I have these 2 functions within my program that work perfectly fine. I was able to get some assistance from my professor to get this to work.

(Rule is - We must write a recursive function, no for loops,while/do loops, etc... We must also not use any arithmetic operators i.e (+, -, %, /)

I was able to determine the first addition function on my own by using increment/decrement operators, however I was unable to figure out the multiplication function without the use of the arithmetic + operator return the function properly. I was able to get assistance and determined the work-around, but I'm still confused on how this actually works, and would like to get around this before falling too behind on other current studies.

The biggest obstacle I'm currently facing is from the multiply function below. I'm not too experienced on calling functions within other function arguments.. But I'm trying to understand the concept of how...

1. return add(a, multiply(a, --b));
From including the cout messages within the multiplication function, I see the multiply(a, b) runs/returns first even though the add(a,b) function is stated first.
I'm assuming this because the complete multiply argument is met first? add's parameters/closing parenthesis ends after --b in the multiply function argument. Is that correct?

I'm also assuming (but would like confirmation) that the "b" int variable from add(a,b) is being pulled from the multiply(a)

It seems to me that for every multiplication function iteration, add is called twice, why is this case?


Value of (mul) A = 2 Value of (mul) B = 3
Value of (mul) A = 2 Value of (mul) B = 2
Value of (mul) A = 2 Value of (mul) B = 1
Value of (add) A = 2 Value of (add) B = 2
Value of (add) A = 1 Value of (add) B = 3
Value of (add) A = 0 Value of (add) B = 4
Value of (add) A = 2 Value of (add) B = 4
Value of (add) A = 1 Value of (add) B = 5
Value of (add) A = 0 Value of (add) B = 6
Multiplication function: 2 * 3 = 6


Excuse the constant cout of values as I'm trying to determine how the multiplication works exactly.

no, each call to multiply only calls add once.
you are misreading the output.

2,3
returns multiply (2, multiply(2,2))
2,2
returns multiply (2, multiply(2,1))
2,1 triggers b == 1 and returns 2.
this backs out.
2 is added to 2
that one ends and it backs out
add 2
backs out
adds 2
total is 6.

so why all the add spam?
add calls itself. each call to add can call add again...

if you want to see what multiply does, replace add with a pure adder, not your recursive one, use something like
int add2(int a, int b)
{
//optional print
return a+b;
}

and you will see that it only calls add one time per.
its just that the one call to add in multiply is calling itself again...

Ahh I see.

I should have disregarded the first initial output of
Value of (mul) A = 2 Value of (mul) B = 3, as that is simply outputting the current variables without any iterations.

So I assume the case of:

From including the cout messages within the multiplication function, I see the multiply(a, b) runs/returns first even though the add(a,b) function is stated first.

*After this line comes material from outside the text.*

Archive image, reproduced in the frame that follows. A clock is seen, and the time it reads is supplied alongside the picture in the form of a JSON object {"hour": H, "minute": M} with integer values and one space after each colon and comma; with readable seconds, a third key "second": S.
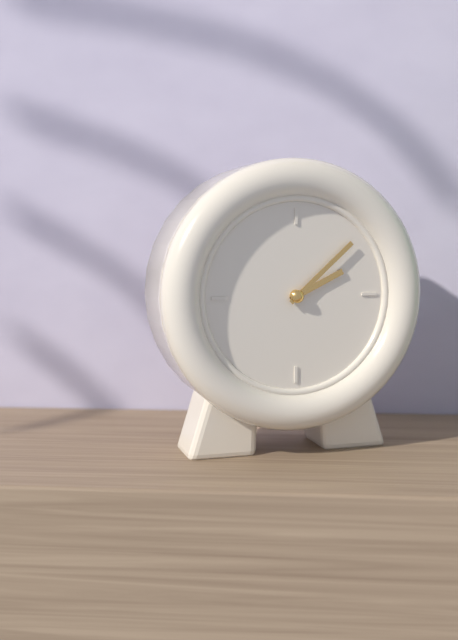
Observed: {"hour": 2, "minute": 8}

I'm assuming this because the complete multiply argument is met first? add's parameters/closing parenthesis ends after --b in the multiply function argument. Is that correct? I'm also assuming (but would like confirmation) that the "b" int variable from add(a,b) is being pulled from the multiply(a)

multiply(a,b) will run first even though function add(a, ...) is not satisfied yet then? (Even though add was called first, multiply had its argumentation conditions met first so it iterates first then correct?

2 is added to 2

We retrieved the (a is added to b) value of b from multiply(a)? or did we retrieve this from

if (b == 1) return a;

Where as "return a" of value 2, will now be stored and meet the requirements of add(a, [value needed here])

Taking out the recursive add function and using just a regular add function immediately helped me see that the add function was being called only once per multiply function. I suppose I didn't even experiment with that yet due to the restriction of the assignment.